We must agree in writing before you transfer or assign this Agreement (including by operation of law or merger). Without our consent, such transfer or assignment is void and may result in us immediately terminating the Agreement. Where we do agree, an assignee or transferee is subject to this Agreement and the obligations and liabilities you owed to us before the date it is transferred or assigned.
We can at any time assign or transfer this Agreement, in whole or in part, or any or all of our respective rights and obligations under this Agreement.
You will give us notice at least 60 calendar days before you sell all or substantially all of your assets, or a person becomes a beneficial owner with more than 50 percent of the combined voting power of your ownership interests, or acquires voting control. You will give us information we request about a major asset sale or ownership change.
We have the right to change the terms of this Agreement at any time with notice that we in our sole discretion deem to be reasonable in the circumstances, including posting the revised Agreement on WePay Partner Center. Any use of the Platform Account or Development Materials after such notice or posting shall constitute your acceptance of this Agreement as modified.
We are not liable to you for not carrying out, or delaying performance of, any actions caused by an act of God, a government authority, any Card Network, the ACH, a legal or regulatory requirement, a catastrophe, war or terrorism, civil or labor disturbance, fire, flood, other natural disaster, or any other cause beyond our reasonable control.
Except as expressly provided in this Agreement, these terms are a complete statement of the agreement between you and WePay, and they describe the entire liability of WePay and your exclusive remedy with respect to your access and use of the Platform Account and the Development Materials.

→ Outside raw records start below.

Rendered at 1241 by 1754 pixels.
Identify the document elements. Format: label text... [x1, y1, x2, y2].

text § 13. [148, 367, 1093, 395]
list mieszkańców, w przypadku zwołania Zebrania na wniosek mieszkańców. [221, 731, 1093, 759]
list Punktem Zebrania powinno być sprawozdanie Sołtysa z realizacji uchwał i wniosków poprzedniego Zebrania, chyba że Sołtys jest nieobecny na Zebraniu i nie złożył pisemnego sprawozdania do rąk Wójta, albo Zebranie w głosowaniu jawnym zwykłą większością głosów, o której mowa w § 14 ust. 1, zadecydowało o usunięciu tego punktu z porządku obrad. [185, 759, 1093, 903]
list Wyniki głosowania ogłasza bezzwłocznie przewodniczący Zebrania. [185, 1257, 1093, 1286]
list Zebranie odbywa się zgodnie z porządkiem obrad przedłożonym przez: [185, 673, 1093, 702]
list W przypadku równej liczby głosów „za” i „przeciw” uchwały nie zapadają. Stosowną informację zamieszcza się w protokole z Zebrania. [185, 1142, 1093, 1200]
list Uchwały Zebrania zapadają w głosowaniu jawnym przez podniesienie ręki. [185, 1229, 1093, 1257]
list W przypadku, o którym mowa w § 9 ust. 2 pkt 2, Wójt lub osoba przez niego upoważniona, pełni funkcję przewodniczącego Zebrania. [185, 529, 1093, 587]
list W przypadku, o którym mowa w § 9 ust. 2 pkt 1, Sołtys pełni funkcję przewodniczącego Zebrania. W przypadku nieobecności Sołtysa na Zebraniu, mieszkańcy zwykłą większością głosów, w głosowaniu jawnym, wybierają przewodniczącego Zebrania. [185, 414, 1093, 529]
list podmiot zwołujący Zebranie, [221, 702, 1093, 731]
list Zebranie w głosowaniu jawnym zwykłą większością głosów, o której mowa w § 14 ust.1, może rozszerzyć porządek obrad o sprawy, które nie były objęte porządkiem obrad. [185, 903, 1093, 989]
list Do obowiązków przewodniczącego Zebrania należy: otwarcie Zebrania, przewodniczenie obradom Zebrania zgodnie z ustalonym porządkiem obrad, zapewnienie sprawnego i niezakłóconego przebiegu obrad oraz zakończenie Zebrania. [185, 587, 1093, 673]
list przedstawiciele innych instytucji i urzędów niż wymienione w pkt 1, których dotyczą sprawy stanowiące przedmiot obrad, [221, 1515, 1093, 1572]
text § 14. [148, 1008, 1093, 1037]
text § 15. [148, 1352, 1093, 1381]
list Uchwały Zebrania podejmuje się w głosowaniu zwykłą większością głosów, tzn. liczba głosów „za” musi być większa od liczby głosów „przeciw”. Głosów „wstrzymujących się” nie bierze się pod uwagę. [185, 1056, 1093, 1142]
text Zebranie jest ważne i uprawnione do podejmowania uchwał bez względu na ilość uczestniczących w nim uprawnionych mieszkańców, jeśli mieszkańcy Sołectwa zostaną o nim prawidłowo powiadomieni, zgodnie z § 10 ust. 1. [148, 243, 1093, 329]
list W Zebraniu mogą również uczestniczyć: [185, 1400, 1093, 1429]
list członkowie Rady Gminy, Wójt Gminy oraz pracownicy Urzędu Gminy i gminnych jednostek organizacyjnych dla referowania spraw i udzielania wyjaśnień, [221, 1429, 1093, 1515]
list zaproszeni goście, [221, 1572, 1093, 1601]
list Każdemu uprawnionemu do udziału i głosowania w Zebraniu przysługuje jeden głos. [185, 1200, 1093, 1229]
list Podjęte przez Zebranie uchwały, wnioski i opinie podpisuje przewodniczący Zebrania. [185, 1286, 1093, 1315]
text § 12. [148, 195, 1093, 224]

If any provision of this Agreement is invalid or unenforceable under applicable law, then it shall be changed and interpreted to accomplish the objectives of such provision to the greatest extent possible under applicable law, and the remaining provisions will continue in full force and effect. Headings are included for convenience only, and shall not be considered in interpreting this Agreement. WePay's failure to assert any right or provision under this Agreement shall not constitute a waiver of such right or provision. No waiver of any term of this Agreement shall be deemed a further or continuing waiver of such term or any other term.
Any provision that is reasonably necessary to accomplish or enforce the purpose of this Agreement shall survive and remain in effect in accordance with its terms upon the termination of this Agreement.